SHIFTING THE FOCUS ONTO ME

Hello again. Yesterday I became aware that some of my behaviours are not serving as healthy ones for myself & my family & friends. I need to focus more on myself & get back to listening to my needs too!! I have been lost again fighting hard for lots of things, for other people & I seem to have vanished down a very long & dark hole!!! It was a painful & emotional day. But with the help of others including my husband I think I understand what they are saying. Ease off fighting all the time. Let the professionals take over to help our daughter. Stop trying to FIX everything!!! There is not going to be a fix, but a constant bumpy road with great moments & some incredibly sad moments for us all. But by me getting to know & feel more comfortable with myself as a grown up, will help me ride these waves of life. Vocalising that I just wanted to "fix" everything has made my shoulders feel less burdened this morning. 

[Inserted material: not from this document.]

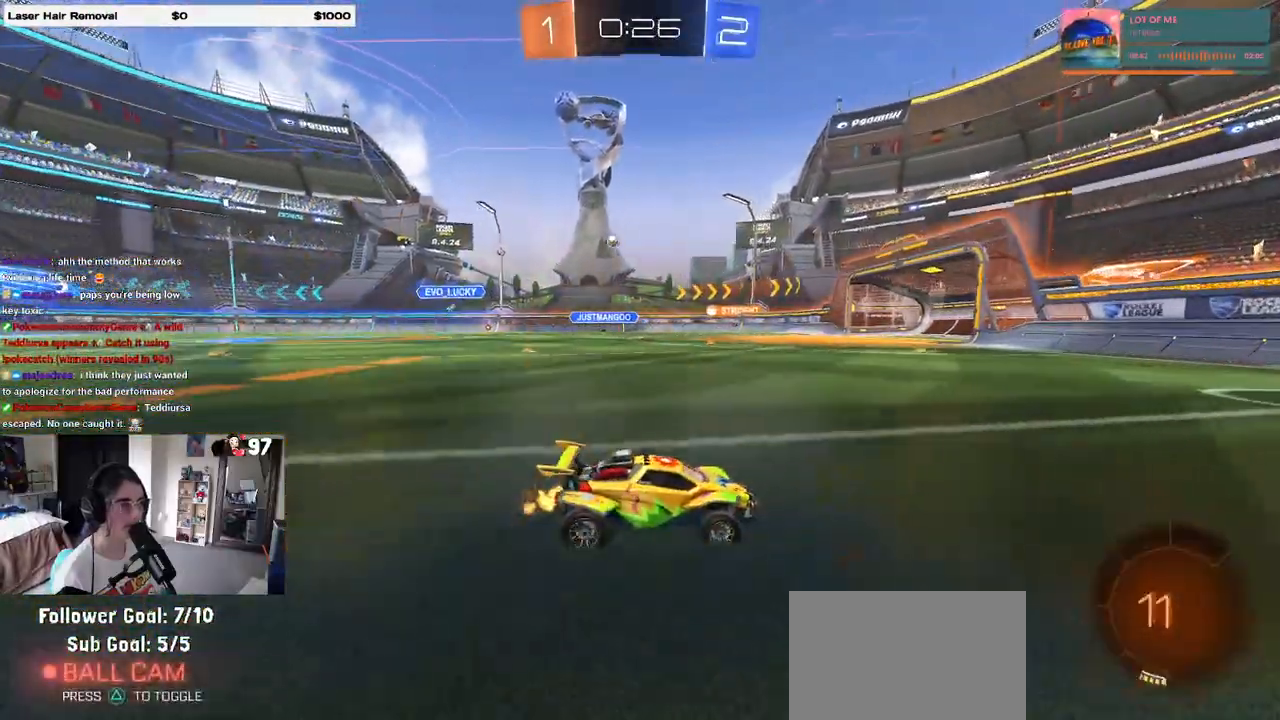
{"buttons": ["R2"], "left_stick": "left", "right_stick": "center", "events": [[33, "left_stick", "left"], [333, "SQUARE", "down"], [417, "SQUARE", "up"]]}
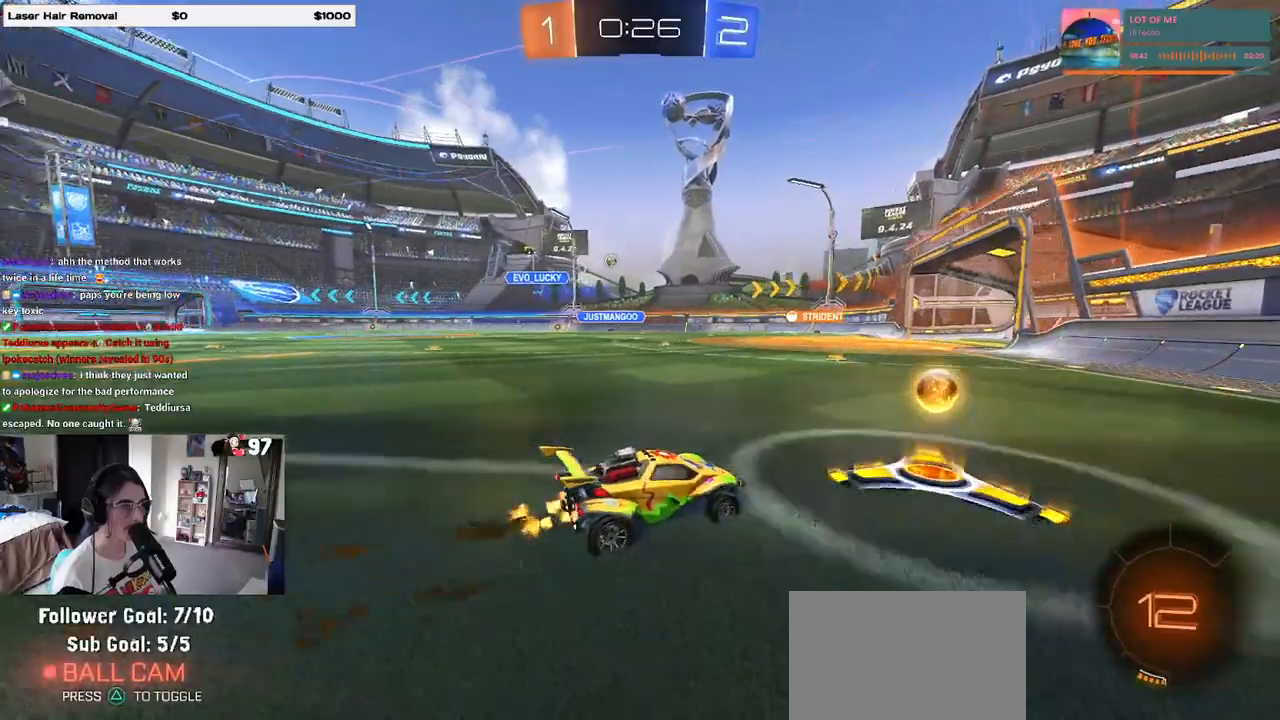
{"buttons": ["R2"], "left_stick": "center", "right_stick": "center", "events": [[300, "left_stick", "center"]]}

I am off to a meeting to discuss my daughter & her immediate needs. This time I am going to let go & listen. I am working so hard. It is someone elses's call. I am trusting them for now.

I started a new collage last evening after a creative brick wall. I have just taken some photo's in the garden of the beautiful roses my husband planted for me. I may share on my next blog with you?

A big day for me.
JUST ME

Thank you for reading my post today.